EXTRACTED TEXT.
§

Why does order of entry of predictor variables matter in Regression? In my textbook, several methods such as Hierarchial, Forced Entry etc are discussed. It says: 
"When predictors are all completely uncorrelated, the order of variable entry has very little effect on the parameters calculated; however, we rarely have uncorrelated predictors and so the method of predictor selection is crucial."
For Hierarchial specifically, it says:
"In hierarchical regression, predictors are selected based on past work and the experimenter decides in which order to enter the predictors into the model....... New predictors can be entered either all in one go, in a stepwise manner, or hierarchically (such that the new predictor suspected to be the most important is entered first)."
A regression equation is just an equation and the variables added as "+ beta * variable". How can the order even matter? Does it have anything to do with semi-partial correlation?
 A: By "predictors are all completely uncorrelated", I think what they mean is the "sample correlations of the predictors are zero", because when the samples of predictors are centered, "sample correlations of the predictors are zero" is true if and only if "samples of the predictors are orthogonal to each other".
Proof: For two centered predictor samples $x_1$ and $x_2$ satisfying $\mu_{x_1} = \mu_{x_2}=0$, the sample correlation coefficient will be:
$$
COR(x_1,x_2) = (x_1 - \mu_{x_1})^T(x_2 - \mu_{x_2})/(\sigma_{x_1}\sigma_{x_2}) = x_1^Tx_2/(\sigma_{x_1}\sigma_{x_2})

§

DATASET ENTRIES.
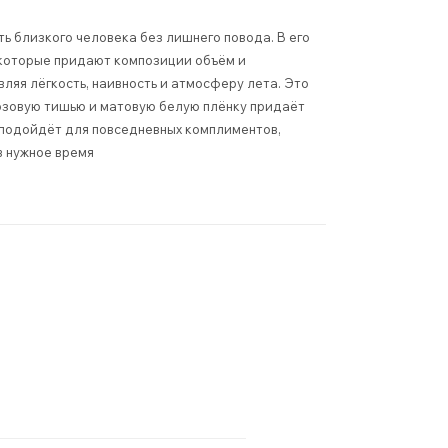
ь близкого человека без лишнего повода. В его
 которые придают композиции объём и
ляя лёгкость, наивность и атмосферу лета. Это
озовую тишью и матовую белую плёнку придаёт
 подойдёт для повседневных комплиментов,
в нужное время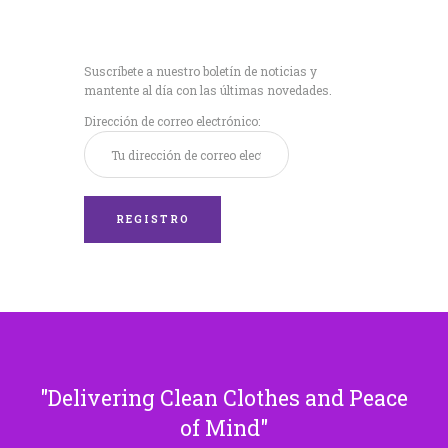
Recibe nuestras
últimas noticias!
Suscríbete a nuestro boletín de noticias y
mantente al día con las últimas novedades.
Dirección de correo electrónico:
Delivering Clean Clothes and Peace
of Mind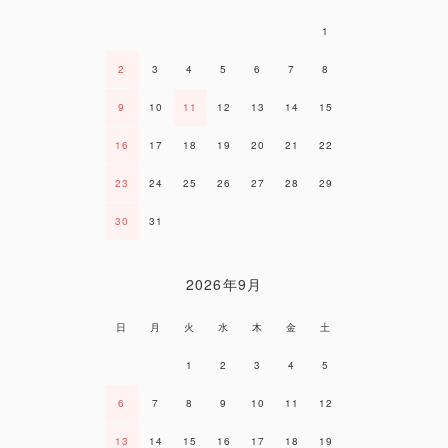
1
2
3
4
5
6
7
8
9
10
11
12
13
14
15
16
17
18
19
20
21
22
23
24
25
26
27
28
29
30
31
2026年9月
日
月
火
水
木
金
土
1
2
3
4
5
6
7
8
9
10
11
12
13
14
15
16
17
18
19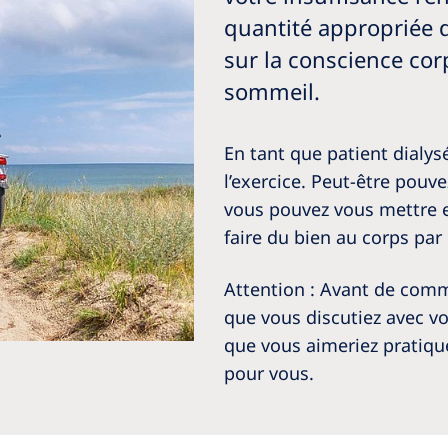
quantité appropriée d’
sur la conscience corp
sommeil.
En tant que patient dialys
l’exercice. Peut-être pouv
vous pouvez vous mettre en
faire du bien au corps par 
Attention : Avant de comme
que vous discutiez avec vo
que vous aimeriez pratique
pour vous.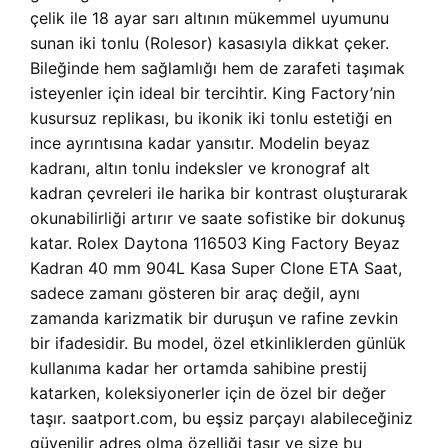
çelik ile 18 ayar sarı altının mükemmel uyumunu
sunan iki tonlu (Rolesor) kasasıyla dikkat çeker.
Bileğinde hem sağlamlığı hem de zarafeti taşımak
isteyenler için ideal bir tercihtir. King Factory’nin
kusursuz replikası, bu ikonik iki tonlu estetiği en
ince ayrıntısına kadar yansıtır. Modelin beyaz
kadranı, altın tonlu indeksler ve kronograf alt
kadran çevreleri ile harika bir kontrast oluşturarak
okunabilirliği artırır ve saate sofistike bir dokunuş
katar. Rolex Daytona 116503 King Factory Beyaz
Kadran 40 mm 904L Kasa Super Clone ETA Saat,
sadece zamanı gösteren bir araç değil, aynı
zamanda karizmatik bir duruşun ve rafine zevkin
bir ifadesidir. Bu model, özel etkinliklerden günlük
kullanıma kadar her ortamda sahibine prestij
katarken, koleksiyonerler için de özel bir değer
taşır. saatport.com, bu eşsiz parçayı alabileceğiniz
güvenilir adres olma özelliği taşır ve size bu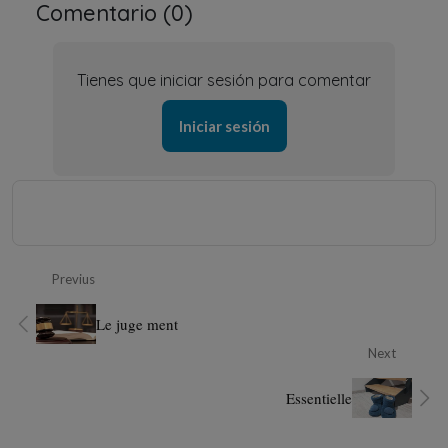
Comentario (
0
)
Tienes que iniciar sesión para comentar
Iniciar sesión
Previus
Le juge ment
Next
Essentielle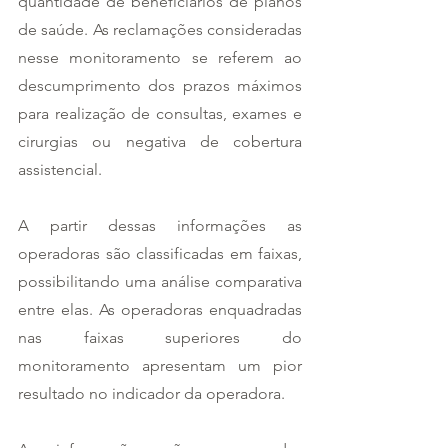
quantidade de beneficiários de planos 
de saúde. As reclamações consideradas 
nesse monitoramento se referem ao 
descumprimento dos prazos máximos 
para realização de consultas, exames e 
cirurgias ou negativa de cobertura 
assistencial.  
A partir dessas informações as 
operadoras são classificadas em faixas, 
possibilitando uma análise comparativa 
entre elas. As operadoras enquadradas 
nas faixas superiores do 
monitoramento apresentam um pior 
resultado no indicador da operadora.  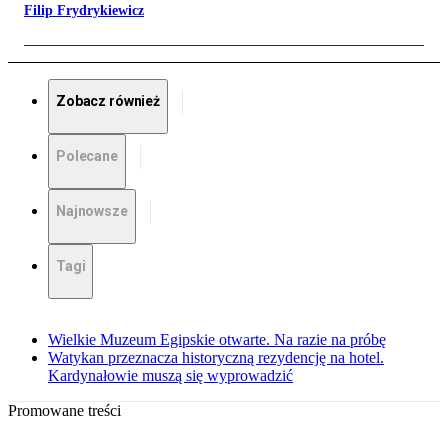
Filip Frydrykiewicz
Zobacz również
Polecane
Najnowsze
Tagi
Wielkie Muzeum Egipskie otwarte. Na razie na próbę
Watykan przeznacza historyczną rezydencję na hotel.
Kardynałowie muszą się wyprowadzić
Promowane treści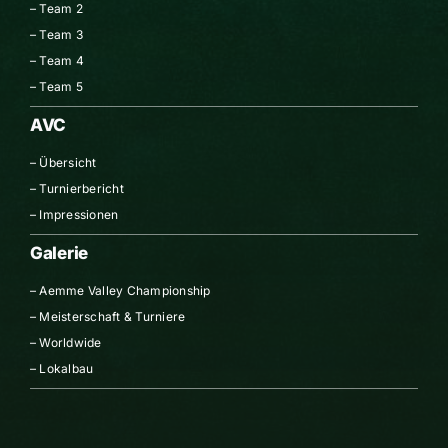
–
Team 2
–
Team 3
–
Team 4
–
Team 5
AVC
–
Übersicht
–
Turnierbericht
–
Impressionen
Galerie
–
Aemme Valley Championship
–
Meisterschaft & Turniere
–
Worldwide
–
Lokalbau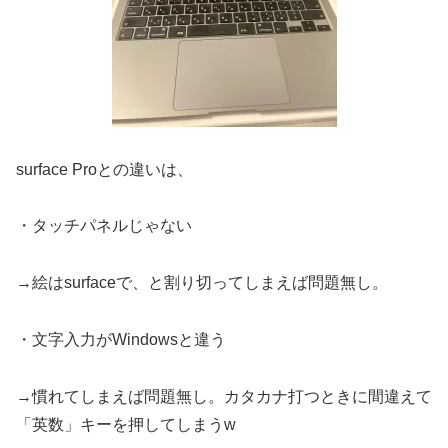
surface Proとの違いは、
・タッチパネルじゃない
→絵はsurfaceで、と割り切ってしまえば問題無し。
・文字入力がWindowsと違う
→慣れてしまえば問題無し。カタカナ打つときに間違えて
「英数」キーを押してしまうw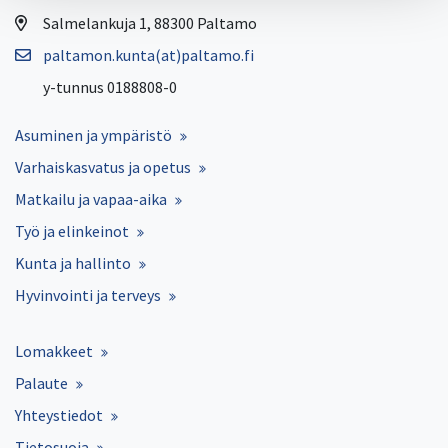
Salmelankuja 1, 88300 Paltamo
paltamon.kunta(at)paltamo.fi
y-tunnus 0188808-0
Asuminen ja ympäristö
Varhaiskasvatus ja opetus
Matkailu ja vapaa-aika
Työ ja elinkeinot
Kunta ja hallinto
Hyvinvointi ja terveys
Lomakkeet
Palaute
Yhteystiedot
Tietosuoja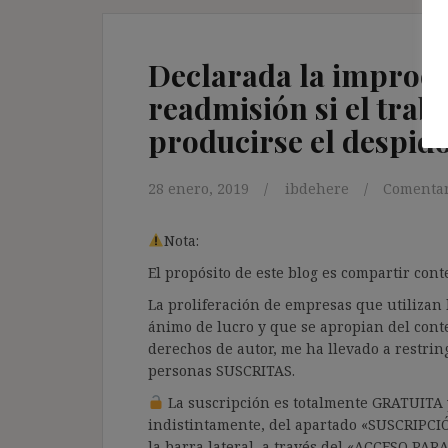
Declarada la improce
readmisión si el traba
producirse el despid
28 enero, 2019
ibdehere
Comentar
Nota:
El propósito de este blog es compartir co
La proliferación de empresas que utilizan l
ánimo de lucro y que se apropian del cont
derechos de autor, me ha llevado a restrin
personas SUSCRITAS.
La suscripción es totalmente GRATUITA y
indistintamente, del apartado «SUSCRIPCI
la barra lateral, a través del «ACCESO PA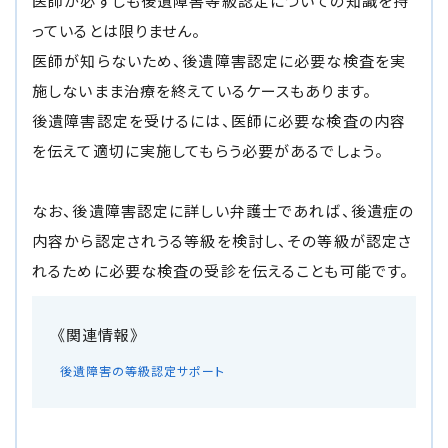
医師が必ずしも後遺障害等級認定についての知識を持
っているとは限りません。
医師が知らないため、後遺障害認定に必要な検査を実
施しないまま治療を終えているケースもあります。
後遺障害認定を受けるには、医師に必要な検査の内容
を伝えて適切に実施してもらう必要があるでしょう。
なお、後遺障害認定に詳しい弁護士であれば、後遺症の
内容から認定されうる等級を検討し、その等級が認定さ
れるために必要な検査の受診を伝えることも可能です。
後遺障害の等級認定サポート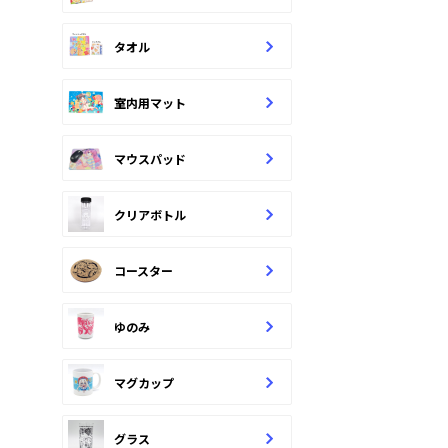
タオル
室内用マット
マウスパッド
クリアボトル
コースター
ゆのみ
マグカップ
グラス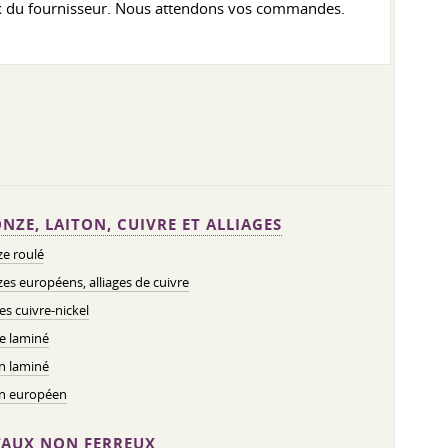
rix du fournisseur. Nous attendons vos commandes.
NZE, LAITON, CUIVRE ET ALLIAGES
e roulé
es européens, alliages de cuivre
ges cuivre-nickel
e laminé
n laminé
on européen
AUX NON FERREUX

§

REQUIRED ACTIONS.
**A.** Answer these questions about the regression thread:
(i) According to the textbook quote, under what condition does the order of variable entry have very little effect on the calculated parameters?
(ii) In hierarchical regression, who decides the order in which predictors are entered into the model?
(iii) In the proof, what value do the means of the two predictor samples take?
**B.** Resume the thread on predictor entry order in regression from the point where it stops.
The data have no connection to the thread on predictor entry order in regression.

RESULTS FOR EACH TASK.
**A.**
(i) When the predictors are all completely uncorrelated.
(ii) The experimenter decides, with predictors selected based on past work.
(iii) Both means are zero.

**B.**
$$
So when $COR(x_1,x_2)=0$, that means $x_1^Tx_2=0$, thus $x_1$ and $x_2$ are orthogonal to each other; On the other hand, when $x_1$ and $x_2$ are orthogonal, $x_1^Tx_2=0$, so that $COR(x_1,x_2)=0$. 
And when samples of the predictors are orthogonal to eacher, their coefficients in the multivartiate regression will be the same as the ones in the univariate regression, thus the order of the predictor doesn't matter. Say if $x_1 \perp x_2$, then when fitting
$$
y = \beta_1^{(1)} x_1 + \beta_2^{(1)} x_2 \\
y = \beta_1^{(2)} x_1 \\
y= \beta_2^{(2)} x_2
$$
you will get $\beta_1^{(1)} = \beta_1^{(2)}$ and $\beta_2^{(1)}=\beta_2^{(2)}$.
This statement is no longer true when $x_1 \not\perp x_2$. For example when doing regression by successive orthogonalization, the predictors entered earlier will have an impact on the coefficient of the predictors entered later, if they are not orghogonal to each other.
For details on regression by successive orthogonalization and why orthogonal predictor samples matter, I recommend you read Elements of Statistical Learning, Hastie et al, chapter 3.2.3..